Understanding the Impact of Social Influence on Social Media Advertising: A quantitative study of social media job advertising in the clothing industry

Detta är en D-uppsats från Handelshögskolan i Stockholm/Institutionen för marknadsföring och strategi

Sammanfattning: Social Medias are growing fast with consumers and employees shifting larger parts of their media consumption towards the new medium. This causes advertisers to follow and to spend lots of money on social media advertising to attract customers and talent. While social media is a great opportunity for advertisers, it also comes with the new component of social engagement that can affect how users perceive the original content. With an increased "war for talent", employers now seek to create attractive job advertisement campaigns on social media to attract the best talent at the cheapest cost. The purpose of this study is to examine the impact of weak-ties social influence on employer attractiveness in a social media setting.

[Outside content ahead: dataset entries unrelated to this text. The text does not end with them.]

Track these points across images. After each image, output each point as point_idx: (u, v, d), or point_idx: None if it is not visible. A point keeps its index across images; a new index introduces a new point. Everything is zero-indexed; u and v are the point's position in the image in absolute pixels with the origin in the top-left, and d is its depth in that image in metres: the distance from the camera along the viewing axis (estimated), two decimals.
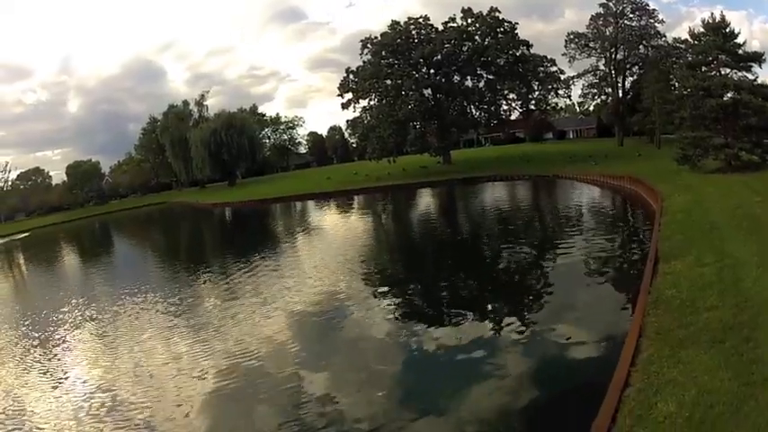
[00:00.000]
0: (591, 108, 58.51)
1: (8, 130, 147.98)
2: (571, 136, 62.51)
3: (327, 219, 37.78)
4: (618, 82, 48.45)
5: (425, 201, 38.03)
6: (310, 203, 47.20)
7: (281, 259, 23.66)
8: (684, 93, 29.00)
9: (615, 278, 13.99)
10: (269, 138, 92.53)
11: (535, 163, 37.35)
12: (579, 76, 52.04)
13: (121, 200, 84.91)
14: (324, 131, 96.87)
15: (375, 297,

In a quantitative experiment with 137 survey respondents, this study explores how social influence on social media, in the form of social engagement with likes, comments and shares, affects the attractiveness of a brand as an employer. To further deepen the theoretical contribution and provide for more interesting managerial implications, the concept of ethics in the form of corporate social responsibility was included as a moderating variable in the former relationship. The results showed how weak-ties social influence on social media did not impact employer attractiveness and that this relationship was not moderated by the level of ethics of the employer. Instead, the study could show how the two mediating variables of perceived ethics and third-person effect could significantly mediate the relationship in opposite directions to offset each other's effects. This in turn explained the non significant relationship between social influence and employer attractiveness.